Pictures paired with source code
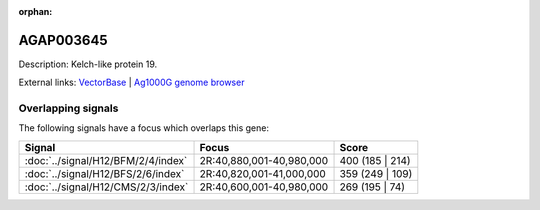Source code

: :orphan:

AGAP003645
=============





Description: Kelch-like protein 19.

External links:
`VectorBase <https://www.vectorbase.org/Anopheles_gambiae/Gene/Summary?g=AGAP003645>`_ |
`Ag1000G genome browser <https://www.malariagen.net/apps/ag1000g/phase1-AR3/index.html?genome_region=2R:40927085-40930289#genomebrowser>`_

Overlapping signals
-------------------

The following signals have a focus which overlaps this gene:



.. cssclass:: table-hover
.. csv-table::
    :widths: auto
    :header: Signal,Focus,Score

    :doc:`../signal/H12/BFM/2/4/index`,"2R:40,880,001-40,980,000",400 (185 | 214)
    :doc:`../signal/H12/BFS/2/6/index`,"2R:40,820,001-41,000,000",359 (249 | 109)
    :doc:`../signal/H12/CMS/2/3/index`,"2R:40,600,001-40,980,000",269 (195 | 74)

What you should do:
Filter the records above and copy every line that contains the word "index".

Expected output:
`Ag1000G genome browser <https://www.malariagen.net/apps/ag1000g/phase1-AR3/index.html?genome_region=2R:40927085-40930289#genomebrowser>`_
    :doc:`../signal/H12/BFM/2/4/index`,"2R:40,880,001-40,980,000",400 (185 | 214)
    :doc:`../signal/H12/BFS/2/6/index`,"2R:40,820,001-41,000,000",359 (249 | 109)
    :doc:`../signal/H12/CMS/2/3/index`,"2R:40,600,001-40,980,000",269 (195 | 74)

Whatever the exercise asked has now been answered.